Welcome to the Wakefield Doctrine (the theory of clarks, scotts and rogers)

This is the Doctrine’s contribution to the Six Sentence Story bloghop.

Hosted by Denise with one thing on her mind: sentence count (Hint: rhymes with Six)

If you’re a new Reader (or a regular Reader who might want to refresh their memory) here’s an opportunity to read the story Tom and I are writing from the beginning. The link to ‘…of Heroes and the MisUnderstood‘.

Prompt word:

REMOTE

[GCHQ London Branch]

The city of London, with an estimated 627,707 cctv cameras, remote microphones and drones nesting in the clouds, could be thought of as, ‘the city that never sleeps’ but that characterization would not be fair, (or accurate), to either it’s citizenry or it’s surveillance system; in the case of the former, one’s sanity requires the personal privacy of sleep, while the latter thrives on constant awareness, albeit digital and thoroughly un-human.

“Yes, Leftenant Custos, something the AI can’t explain, I assume,” The LMN (Live Monitor Nexus) was a subterranean hectare of monitors and operators; the Watch Supervisor, Colonel Villicus, had sedgway’d down and across the ruler-straight aisles of the heart of the GCHQ until he stood behind the young man.
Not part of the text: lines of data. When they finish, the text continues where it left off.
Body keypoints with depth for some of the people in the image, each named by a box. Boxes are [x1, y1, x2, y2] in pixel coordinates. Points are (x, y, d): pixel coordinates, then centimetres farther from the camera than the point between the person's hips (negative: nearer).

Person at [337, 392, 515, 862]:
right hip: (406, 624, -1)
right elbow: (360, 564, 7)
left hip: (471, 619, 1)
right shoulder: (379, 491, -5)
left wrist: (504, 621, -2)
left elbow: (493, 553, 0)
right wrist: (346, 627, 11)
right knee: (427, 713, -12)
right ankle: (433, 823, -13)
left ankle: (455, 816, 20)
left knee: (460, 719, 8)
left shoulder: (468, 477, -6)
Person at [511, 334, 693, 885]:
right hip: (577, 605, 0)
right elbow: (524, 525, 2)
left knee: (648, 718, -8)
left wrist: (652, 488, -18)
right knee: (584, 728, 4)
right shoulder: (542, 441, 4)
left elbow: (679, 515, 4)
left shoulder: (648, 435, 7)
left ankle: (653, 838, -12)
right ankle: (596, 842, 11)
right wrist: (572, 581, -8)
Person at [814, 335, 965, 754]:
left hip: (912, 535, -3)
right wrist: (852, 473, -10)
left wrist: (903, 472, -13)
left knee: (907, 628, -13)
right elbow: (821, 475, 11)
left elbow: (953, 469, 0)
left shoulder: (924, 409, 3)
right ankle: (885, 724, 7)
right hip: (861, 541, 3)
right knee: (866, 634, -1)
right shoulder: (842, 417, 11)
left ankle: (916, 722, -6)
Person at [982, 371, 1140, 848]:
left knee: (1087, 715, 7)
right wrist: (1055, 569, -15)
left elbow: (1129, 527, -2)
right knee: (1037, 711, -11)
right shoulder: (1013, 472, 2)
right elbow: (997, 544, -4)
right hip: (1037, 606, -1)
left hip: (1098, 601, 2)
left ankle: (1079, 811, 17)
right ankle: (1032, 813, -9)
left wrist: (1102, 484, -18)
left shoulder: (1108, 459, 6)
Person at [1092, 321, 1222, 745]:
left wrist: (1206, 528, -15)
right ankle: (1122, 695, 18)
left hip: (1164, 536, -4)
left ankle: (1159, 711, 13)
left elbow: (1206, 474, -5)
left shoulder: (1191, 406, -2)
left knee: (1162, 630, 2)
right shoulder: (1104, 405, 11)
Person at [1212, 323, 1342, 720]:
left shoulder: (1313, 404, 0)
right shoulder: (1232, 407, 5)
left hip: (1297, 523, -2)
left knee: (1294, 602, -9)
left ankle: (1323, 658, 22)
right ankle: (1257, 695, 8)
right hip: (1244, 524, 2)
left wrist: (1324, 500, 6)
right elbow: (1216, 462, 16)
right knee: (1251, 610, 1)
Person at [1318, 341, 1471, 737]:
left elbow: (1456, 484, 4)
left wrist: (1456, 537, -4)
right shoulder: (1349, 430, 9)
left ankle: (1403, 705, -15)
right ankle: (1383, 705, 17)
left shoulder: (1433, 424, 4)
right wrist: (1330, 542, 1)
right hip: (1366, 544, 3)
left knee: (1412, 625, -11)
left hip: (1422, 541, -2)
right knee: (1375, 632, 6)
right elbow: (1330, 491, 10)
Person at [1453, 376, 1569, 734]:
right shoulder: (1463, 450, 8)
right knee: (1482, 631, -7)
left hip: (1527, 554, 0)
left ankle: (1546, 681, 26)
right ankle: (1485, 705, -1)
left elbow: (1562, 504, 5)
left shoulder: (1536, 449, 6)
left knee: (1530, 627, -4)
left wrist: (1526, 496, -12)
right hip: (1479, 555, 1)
“The oddest thing, sir, a common speeder at first, but when I ran it’s path backwards, multiple gunshots, originating here,” the image on his monitor was a single family house and a very expensive car with four flat tires in the driveway; anticipating his supervisor’s question, “Yes those are two dead bodies on the opposite side of the street, but that’s not the oddest thing,” running the tape forward showed a van pulling out of the driveway, both men cringed as it sideswiped a parked car without slowing, racing out of the neighborhood until it was in a commercial area when, seemingly for no reason, tipped over and, sliding along on it’s side, came to rest in the middle of an empty intersection.
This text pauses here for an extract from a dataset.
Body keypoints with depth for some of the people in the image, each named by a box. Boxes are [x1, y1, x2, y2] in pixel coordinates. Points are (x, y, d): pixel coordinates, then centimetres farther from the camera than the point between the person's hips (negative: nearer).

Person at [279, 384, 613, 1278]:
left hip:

“Now, watch this,” pulling back on a joystick control, the perspective zoomed up and away sufficiently to bring two additional vehicles, a motorized rocket launcher and a helicopter into view; Lt Custos wisely decided not to comment on the rarity of such equipment on a London village street on a weeknight.

Colonel Villicus’s fingers flew over the keypad Velcro’d on his right wrist, activating an array of additional filters, including infrared, and the immediate result was the addition of the green-on-green silhouettes of four people, all moving towards a vehicle which, after a moment of hesitancy, sped in the opposite direction from the military-grade equipment.

A tone sounded from somewhere on, (or in), the person of the Supervisor, prompting a passable mime of a dog hearing an unexpected sound; resting his hand on the younger man’s shoulder he whispered, “Notify the locals, tell them this is a classified SAS training drill and all they need do is divert traffic until we give the all clear.”